Wednesday, March 23, 2011

Remembering The Triangle Shirtwaist Factory Fire - And The Importance of Oversight

Gentle readers, your MatchGirl would like to take a moment and talk about the Triangle Shirtwaist Factory Fire. Friday, March 25th, marks the 100th anniversary of the tragedy - the largest industrial disaster in the history of New York - in which 146 people died - mostly women and, in reality, children.
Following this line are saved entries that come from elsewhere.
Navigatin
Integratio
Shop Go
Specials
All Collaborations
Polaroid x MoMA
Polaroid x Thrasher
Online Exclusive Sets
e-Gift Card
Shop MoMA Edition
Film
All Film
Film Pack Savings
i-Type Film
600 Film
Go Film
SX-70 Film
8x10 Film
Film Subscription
I would like to take a moment to remember that tragedy and to talk about the important strides for worker's rights and labor unions that arose from the fire.
                           
With all that has been happening in the past few years - recession, job loss, fucked up economy, unemployment and underemployment - your MatchGirl thinks it's important to take pause and think about the workers who sacrificed so much to ensure that we could have fair working condition. With states like Wisconsin taking steps to make sure that collective bargaining and worker's rights will go away and Congressional Republicans promising to cut funding for OSHA, it's time to take a moment to think about what unions have done for us. And how they can help under served workers in the future.

Unions, of course, dear readers, are different then they were in the wake of The Triangle Shirtwaist Factory tragedy. They are different than they were when Jimmy Hoffa disappeared in 1975. And maybe the union, as we know it, is no longer necessary. But there is a place for oversight. There is a place for organization. There is a place for worker protection.
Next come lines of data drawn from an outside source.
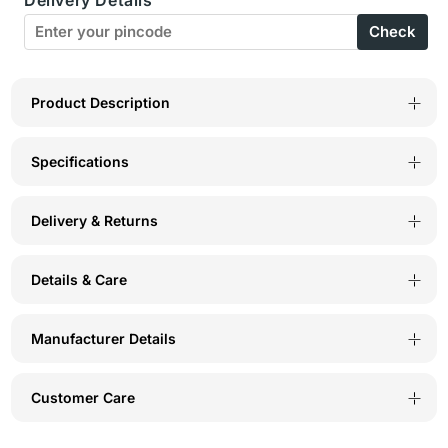
of
of
Check
3
3
Boyshorts
Boyshorts
in
in
Product Description
Cotton
Cotton
Specifications
Spandex
Spandex
Delivery & Returns
Details & Care
Manufacturer Details
Customer Care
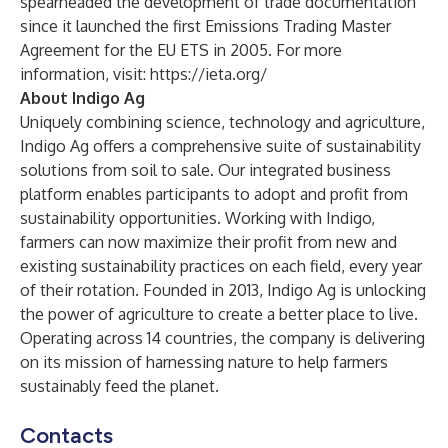
spearheaded the development of trade documentation
since it launched the first Emissions Trading Master
Agreement for the EU ETS in 2005. For more
information, visit:
https://ieta.org/
About Indigo Ag
Uniquely combining science, technology and agriculture,
Indigo Ag offers a comprehensive suite of sustainability
solutions from soil to sale. Our integrated business
platform enables participants to adopt and profit from
sustainability opportunities. Working with Indigo,
farmers can now maximize their profit from new and
existing sustainability practices on each field, every year
of their rotation. Founded in 2013, Indigo Ag is unlocking
the power of agriculture to create a better place to live.
Operating across 14 countries, the company is delivering
on its mission of harnessing nature to help farmers
sustainably feed the planet.
Contacts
Employers, as a rule (save those with amazing company culture), place economic growth and profits ahead of the welfare of their workers. In 1911, that welfare was about cramped working conditions, long hours and fair wages. In 2011, it's about substandard oversight of oil rigs and mines. It's about teacher's, educating this country's next generation of leaders, getting paid, on average, less than your neighborhood babysitter. It's about people desperately looking for jobs only to see the only things listed are unpaid or underpaid internships - where the "employer" wants full time work and a long list of qualifications, but refuses to pay for the experience.

Your MatchGirl doesn't have the answer, gentle readers, but she sees the problems. And while we may not have the same kind of need (in this country, anyway) for labor unions that we used to, we still need something.

Until that time comes, let's make sure to look out for each other, gentle ones. It's the least we can do.